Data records
──────

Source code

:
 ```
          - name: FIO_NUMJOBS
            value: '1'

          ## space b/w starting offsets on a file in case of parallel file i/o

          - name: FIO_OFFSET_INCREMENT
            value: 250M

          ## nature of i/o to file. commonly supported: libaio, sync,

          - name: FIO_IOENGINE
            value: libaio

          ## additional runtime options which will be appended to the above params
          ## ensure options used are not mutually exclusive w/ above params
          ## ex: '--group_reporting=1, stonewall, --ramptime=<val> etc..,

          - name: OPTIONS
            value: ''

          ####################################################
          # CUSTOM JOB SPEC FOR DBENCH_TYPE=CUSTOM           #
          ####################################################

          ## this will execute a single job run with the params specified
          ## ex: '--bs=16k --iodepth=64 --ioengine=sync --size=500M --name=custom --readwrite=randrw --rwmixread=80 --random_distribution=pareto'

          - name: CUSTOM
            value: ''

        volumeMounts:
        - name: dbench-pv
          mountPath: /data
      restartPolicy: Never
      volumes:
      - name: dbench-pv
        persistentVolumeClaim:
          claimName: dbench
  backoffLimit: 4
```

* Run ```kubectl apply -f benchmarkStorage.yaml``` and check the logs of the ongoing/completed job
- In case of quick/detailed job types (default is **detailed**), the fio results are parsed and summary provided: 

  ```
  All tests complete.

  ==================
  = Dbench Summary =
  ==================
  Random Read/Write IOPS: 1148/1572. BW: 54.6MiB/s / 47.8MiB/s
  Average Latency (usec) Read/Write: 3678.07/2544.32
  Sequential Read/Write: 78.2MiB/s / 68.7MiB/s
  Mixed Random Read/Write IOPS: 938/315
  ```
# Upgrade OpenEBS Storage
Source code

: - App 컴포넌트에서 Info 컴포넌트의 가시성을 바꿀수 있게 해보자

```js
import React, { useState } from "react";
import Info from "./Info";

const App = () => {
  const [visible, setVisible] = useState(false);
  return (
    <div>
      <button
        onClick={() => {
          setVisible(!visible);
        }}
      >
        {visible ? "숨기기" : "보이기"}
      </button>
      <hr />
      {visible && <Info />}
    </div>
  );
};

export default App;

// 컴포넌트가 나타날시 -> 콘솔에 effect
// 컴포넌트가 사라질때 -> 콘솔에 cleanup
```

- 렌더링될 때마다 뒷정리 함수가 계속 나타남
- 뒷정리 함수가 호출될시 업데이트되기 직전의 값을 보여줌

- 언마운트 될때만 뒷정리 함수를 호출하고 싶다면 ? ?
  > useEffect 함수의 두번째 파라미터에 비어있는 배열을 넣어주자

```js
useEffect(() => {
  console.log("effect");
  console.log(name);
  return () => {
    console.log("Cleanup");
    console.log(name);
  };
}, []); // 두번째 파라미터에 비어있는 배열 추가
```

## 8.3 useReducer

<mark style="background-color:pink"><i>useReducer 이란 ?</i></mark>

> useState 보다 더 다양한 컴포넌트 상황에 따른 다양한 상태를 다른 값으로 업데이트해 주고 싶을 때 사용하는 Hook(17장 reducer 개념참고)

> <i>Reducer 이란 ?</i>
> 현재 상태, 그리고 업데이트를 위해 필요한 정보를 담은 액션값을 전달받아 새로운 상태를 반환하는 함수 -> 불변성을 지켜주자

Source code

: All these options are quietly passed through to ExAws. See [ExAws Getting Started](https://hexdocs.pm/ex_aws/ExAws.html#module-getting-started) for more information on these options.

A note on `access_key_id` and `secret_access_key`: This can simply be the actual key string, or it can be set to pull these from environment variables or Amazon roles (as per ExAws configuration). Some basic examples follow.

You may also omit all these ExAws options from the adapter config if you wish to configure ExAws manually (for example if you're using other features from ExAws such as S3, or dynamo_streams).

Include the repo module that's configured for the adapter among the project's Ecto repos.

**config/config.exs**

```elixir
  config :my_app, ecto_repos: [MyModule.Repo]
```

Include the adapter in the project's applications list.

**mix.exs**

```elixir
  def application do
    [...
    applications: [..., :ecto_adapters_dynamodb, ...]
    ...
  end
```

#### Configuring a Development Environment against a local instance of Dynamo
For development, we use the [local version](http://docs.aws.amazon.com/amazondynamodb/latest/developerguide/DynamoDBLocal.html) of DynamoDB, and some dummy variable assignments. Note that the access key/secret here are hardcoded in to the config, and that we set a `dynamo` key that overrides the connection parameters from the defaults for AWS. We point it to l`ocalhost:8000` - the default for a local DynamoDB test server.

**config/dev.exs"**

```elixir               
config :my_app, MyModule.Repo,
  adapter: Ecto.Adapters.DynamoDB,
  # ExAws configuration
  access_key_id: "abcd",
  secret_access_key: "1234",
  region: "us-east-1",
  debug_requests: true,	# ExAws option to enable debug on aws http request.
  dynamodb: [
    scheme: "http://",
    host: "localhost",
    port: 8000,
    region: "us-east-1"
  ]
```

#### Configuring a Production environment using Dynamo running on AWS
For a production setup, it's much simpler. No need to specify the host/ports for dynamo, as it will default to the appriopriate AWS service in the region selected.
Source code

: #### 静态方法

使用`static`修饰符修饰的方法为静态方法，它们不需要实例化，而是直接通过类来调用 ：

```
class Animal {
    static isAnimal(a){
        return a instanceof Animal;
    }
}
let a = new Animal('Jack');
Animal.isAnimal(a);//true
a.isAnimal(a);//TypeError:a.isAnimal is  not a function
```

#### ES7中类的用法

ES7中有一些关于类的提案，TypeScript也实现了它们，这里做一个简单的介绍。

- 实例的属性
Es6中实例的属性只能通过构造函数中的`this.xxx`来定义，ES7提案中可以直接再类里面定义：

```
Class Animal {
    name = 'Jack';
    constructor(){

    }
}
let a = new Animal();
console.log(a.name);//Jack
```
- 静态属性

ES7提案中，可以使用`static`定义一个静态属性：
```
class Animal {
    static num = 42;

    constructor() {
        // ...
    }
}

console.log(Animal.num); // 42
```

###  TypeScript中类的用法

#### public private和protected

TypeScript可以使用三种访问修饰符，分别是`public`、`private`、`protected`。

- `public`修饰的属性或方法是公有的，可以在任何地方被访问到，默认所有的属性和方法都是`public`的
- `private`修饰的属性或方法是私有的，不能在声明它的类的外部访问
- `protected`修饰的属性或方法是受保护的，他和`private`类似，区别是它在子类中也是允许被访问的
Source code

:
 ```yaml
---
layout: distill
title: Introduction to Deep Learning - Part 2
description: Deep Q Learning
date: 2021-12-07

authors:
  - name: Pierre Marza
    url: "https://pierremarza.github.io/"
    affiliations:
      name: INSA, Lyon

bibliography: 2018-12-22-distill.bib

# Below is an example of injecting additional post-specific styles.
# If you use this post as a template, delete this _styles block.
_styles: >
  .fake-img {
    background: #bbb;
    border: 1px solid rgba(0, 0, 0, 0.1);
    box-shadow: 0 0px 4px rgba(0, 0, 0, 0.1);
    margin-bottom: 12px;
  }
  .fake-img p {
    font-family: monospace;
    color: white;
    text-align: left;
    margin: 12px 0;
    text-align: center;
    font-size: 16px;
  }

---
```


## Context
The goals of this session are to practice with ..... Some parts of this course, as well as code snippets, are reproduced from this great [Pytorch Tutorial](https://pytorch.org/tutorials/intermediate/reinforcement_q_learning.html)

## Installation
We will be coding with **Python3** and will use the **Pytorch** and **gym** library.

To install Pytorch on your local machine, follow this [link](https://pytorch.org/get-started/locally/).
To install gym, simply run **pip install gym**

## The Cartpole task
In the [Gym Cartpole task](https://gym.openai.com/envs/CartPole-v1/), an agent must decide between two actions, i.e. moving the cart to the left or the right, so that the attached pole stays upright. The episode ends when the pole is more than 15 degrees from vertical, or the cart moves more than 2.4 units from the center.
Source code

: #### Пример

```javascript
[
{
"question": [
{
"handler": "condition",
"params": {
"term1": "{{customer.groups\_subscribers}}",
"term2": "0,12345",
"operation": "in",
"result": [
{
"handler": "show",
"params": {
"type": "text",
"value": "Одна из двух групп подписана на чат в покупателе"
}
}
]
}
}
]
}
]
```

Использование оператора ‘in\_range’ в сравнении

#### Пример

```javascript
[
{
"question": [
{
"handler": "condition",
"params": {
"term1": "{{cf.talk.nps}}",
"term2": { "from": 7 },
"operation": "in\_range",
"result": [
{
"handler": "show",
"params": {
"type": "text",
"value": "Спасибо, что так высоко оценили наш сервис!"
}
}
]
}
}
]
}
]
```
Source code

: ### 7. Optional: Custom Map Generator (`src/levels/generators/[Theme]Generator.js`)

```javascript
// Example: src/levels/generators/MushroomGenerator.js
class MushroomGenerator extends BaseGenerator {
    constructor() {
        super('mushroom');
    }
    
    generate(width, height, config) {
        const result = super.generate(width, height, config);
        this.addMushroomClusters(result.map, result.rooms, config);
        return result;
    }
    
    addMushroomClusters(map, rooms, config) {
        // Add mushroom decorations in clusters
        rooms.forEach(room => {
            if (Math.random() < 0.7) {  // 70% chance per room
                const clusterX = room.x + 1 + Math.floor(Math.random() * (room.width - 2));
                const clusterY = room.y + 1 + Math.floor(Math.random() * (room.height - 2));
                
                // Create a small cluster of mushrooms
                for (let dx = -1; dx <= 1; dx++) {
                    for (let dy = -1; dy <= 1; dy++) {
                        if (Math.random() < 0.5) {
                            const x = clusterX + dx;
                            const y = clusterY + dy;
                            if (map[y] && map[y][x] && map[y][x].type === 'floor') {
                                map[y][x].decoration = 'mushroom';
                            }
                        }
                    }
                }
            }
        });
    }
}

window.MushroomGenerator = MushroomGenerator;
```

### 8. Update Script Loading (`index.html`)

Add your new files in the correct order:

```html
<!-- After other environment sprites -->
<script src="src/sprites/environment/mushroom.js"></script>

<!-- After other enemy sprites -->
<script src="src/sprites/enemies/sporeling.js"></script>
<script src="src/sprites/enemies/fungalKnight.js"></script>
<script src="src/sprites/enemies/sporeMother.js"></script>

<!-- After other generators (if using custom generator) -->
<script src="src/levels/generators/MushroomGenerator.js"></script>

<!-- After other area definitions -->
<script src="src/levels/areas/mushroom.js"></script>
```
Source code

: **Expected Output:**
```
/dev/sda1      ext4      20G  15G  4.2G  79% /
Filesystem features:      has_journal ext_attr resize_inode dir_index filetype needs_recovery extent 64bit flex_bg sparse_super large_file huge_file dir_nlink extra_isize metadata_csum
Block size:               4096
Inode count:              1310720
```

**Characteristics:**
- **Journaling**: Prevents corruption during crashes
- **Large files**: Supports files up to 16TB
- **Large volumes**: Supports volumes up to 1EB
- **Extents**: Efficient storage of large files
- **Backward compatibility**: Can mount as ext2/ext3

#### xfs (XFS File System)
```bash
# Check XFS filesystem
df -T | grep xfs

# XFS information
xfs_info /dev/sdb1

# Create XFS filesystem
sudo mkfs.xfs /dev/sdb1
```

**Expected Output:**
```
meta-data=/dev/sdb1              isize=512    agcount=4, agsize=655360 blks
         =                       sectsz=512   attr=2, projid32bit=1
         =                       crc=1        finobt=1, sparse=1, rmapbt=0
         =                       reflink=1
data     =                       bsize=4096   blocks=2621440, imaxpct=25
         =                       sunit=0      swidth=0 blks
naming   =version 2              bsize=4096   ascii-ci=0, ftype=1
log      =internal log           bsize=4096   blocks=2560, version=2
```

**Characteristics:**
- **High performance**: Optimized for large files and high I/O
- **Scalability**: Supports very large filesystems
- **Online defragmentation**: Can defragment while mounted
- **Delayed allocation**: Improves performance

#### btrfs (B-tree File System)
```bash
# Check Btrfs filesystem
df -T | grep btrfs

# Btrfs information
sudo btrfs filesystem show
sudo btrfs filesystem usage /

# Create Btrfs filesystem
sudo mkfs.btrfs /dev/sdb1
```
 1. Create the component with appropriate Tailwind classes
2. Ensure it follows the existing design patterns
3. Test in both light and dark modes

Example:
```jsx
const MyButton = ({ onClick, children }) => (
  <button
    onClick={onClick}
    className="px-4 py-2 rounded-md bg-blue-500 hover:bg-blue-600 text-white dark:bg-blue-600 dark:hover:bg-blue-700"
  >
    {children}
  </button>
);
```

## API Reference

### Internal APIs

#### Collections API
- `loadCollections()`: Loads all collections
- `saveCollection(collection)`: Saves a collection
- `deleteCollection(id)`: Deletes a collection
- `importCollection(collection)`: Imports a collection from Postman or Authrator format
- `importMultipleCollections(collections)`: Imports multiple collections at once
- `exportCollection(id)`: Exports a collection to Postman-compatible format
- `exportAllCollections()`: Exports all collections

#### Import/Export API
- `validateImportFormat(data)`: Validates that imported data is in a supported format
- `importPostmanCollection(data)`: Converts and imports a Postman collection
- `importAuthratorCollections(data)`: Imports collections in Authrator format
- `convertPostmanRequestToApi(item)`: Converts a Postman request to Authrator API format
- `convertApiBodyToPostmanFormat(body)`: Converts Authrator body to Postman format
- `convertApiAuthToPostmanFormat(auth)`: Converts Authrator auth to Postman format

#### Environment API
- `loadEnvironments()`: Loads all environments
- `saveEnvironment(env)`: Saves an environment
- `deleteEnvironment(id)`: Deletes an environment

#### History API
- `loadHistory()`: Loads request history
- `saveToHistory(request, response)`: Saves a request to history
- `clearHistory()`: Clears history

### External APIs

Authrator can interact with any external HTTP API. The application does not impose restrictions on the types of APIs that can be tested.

──────

#### [What needs to be done]
From the records above, return each line that has the string "isAnimal".

#### [Finished task]
    static isAnimal(a){
Animal.isAnimal(a);//true
a.isAnimal(a);//TypeError:a.isAnimal is  not a function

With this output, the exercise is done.